Déplacements et floraison

Un coup de cœur du Carnet

Christine GUINARD, Autour de B., avec des photographies de France Dubois, Unicité, 2021, 13 €, ISBN : 978-2-37355-580-6

guinard autour de b« […] et rien ne pourrait rivaliser malgré le poids du ciel et le chaos des routes, avec l’aptitude singulière à creuser insensiblement le sillon du renouveau – la fraîcheur de l’eau du nord et l’entrebâillement des langues, des esprits et des corps traversés même loin des côtes par l’eau salée. »

Après son dernier recueil poétique, le merveilleux Sténopé (éditions Unicité), Christine Guinard nous revient avec un autre tout aussi merveilleux (et très différent) recueil, Autour de B., paru aux mêmes éditions. La quatrième de couverture développe le contexte de l’écriture : « Autour de B. évoque le retrait inquiétant mais splendide dans Bruxelles au printemps 2020, entre déambulation intérieure et avènement d’une floraison luxuriante. » Si le recueil est donc pleinement contextualisé, il acquiert pourtant, comme toujours chez Christine Guinard, une dimension intemporelle.

D’où vient cette dimension d’intemporalité qui frémit à la lecture de ce livre ? Sans doute du juste équilibre, dans l’écriture de Christine Guinard, entre habiter un corps et incarner un lieu. De l’un à l’autre, l’écriture est un vecteur de déplacement, une force de soulèvement et l’insufflation d’une transformation. Une floraison, pour ainsi dire, que viennent appuyer dans le présent recueil les photographies de France Dubois. À l’image des magnolias et cerisiers – motifs récurrents dans le texte de Christine Guinard, porteurs de sens – capturés par les photographies de France Dubois, le texte se lit, dirait-on, floralement.

nous vivions en marge et déployés comptant sur B. qui régénérait son ciel et poussait à bout de pore les oiseaux éberlués 

Florale, en effet, que cette écriture qui épouse les linéaments d’une sève intérieure, d’un désir de poussée et d’élévation – entre le « ventre » et les « poumons ». Comme parallèlement aux trajets entre ces deux lieux corporels prégnants dans l’écriture de Christine Guinard, le sujet lyrique se meut, au moyen de la marche, de la course ou de la réminiscence, entre B. et P. (à savoir Bruxelles et Paris évoqués par une simple initiale qui appuie la dimension d’intemporalité précédemment évoquée). Entre B. et P. certes, mais l’horizon de l’écriture est bien celui de l’immensité – le mot par lequel Christine Guinard désigne ce mouvement d’indistinction entre l’âme et le corps.
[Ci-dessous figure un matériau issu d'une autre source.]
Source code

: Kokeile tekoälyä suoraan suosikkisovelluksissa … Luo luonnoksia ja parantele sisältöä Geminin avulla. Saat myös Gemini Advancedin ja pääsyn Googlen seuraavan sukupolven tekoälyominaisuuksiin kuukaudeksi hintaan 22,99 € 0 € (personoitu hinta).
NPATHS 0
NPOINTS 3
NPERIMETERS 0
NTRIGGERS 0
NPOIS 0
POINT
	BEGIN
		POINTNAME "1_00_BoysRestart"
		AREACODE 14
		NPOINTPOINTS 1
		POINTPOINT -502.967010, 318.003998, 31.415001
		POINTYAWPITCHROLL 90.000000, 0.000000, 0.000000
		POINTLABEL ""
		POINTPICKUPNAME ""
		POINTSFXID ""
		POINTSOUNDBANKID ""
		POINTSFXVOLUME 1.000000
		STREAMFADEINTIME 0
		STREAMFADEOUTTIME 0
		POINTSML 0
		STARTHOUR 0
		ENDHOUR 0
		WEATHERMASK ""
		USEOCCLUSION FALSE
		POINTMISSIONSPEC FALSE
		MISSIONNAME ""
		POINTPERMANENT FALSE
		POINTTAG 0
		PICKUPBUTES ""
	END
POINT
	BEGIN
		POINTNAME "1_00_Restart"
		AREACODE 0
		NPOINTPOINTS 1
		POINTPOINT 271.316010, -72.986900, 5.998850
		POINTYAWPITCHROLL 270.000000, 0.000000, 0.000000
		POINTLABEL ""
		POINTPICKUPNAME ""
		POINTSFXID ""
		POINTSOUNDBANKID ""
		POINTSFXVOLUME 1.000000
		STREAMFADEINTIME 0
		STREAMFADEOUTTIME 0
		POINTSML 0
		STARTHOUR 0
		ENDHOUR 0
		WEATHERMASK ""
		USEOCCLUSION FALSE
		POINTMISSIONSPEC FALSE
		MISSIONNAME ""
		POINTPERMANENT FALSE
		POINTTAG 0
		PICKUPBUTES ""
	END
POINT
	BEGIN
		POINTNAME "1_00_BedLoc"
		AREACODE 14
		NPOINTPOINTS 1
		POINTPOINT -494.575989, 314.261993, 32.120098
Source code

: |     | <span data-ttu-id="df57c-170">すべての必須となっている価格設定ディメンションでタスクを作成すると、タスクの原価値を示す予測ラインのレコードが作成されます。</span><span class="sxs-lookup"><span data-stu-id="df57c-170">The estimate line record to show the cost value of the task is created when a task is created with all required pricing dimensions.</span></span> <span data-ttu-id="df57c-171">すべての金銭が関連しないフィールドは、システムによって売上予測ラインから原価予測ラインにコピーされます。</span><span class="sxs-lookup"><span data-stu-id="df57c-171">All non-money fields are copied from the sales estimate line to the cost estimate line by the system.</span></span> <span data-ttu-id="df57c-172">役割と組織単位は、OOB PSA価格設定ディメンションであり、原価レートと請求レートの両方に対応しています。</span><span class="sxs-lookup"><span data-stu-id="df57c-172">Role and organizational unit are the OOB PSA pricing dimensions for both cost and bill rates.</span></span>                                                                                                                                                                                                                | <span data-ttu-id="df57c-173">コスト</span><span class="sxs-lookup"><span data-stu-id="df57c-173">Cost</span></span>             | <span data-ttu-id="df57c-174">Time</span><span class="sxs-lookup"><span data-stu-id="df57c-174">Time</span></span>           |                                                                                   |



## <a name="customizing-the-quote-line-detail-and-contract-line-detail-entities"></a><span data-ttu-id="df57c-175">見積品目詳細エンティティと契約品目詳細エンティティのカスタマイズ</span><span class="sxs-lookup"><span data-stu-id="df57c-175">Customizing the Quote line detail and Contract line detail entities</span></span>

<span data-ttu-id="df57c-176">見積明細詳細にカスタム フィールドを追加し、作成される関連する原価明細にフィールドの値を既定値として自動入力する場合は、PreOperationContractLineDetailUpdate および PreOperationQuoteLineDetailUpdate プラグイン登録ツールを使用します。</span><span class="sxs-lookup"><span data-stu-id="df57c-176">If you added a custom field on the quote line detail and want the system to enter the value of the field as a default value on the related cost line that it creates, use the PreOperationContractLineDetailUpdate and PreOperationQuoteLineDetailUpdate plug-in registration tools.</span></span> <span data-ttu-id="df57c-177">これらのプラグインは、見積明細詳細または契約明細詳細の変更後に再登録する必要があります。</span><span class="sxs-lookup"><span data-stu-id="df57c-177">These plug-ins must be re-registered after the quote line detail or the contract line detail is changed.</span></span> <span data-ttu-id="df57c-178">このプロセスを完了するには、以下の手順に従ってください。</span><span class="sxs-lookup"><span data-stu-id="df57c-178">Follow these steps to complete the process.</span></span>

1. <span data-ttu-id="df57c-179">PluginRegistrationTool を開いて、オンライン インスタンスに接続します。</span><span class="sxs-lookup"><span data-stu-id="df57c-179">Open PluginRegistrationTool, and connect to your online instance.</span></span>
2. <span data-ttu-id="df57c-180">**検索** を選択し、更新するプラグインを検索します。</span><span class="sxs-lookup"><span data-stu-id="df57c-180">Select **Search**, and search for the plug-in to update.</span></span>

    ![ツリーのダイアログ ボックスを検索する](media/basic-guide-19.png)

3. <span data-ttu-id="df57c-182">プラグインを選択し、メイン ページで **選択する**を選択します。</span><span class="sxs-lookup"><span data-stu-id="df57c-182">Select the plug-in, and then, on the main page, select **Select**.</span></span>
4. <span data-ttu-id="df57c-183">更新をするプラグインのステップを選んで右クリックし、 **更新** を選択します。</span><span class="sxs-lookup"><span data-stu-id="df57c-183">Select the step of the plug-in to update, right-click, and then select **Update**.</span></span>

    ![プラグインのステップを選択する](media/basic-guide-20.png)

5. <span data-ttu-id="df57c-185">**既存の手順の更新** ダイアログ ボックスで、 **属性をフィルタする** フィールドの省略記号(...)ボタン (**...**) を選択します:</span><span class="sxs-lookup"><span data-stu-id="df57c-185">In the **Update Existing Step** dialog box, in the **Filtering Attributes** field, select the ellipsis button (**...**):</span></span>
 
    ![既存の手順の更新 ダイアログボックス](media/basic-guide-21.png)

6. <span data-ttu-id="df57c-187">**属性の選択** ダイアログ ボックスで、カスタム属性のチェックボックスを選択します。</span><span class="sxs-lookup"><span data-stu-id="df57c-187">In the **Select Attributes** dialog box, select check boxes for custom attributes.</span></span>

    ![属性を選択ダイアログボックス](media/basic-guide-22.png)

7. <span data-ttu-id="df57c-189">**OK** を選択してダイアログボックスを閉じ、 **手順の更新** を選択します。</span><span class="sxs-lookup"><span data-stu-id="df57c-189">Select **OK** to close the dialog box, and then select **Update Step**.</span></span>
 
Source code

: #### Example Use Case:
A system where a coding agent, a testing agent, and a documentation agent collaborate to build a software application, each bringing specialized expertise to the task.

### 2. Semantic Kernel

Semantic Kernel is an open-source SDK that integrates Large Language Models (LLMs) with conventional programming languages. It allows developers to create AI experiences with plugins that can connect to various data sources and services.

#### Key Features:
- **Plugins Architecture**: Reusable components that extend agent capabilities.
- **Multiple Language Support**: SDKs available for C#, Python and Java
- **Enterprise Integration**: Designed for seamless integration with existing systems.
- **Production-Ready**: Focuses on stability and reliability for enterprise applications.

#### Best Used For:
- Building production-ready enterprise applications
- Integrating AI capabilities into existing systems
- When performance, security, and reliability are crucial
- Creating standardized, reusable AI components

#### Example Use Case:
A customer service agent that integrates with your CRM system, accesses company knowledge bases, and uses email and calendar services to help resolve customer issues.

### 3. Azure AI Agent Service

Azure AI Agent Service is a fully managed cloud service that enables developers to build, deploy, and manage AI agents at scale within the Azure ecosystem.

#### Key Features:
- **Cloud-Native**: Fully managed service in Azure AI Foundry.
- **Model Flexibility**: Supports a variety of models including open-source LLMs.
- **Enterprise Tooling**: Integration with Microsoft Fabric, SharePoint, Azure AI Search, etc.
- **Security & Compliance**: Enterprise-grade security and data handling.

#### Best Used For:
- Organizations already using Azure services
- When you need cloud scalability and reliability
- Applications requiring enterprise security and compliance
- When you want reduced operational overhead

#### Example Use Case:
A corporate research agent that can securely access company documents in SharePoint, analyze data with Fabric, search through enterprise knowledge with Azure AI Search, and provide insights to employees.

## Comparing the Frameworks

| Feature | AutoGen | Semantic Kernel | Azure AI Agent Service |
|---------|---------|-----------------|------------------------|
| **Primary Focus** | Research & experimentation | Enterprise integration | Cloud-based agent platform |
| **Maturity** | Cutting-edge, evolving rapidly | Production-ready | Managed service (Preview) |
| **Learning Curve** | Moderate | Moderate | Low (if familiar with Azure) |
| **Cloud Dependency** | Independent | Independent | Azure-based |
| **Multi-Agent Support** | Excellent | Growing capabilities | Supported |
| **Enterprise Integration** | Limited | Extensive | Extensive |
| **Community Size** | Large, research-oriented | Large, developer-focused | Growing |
Scandé en une vingtaine de textes de longueur plus ou moins égale, au travers d’un style aussi déployé que fluide, ce recueil tourne autour d’un élément précis : c’est en habitant notre centre que le regard se diffuse vers nos périphéries. En effet, comme dans Sténopé, la fonction de l’œil et du regard n’est autre que de se rendre sensible à l’envers des formes visibles. Nos périphéries deviennent alors comme autant de perspectives multiples, inquiétantes parfois, mais toujours puissamment transformatrices : « […] attendre de voir serait la condition de survie d’un univers entier ».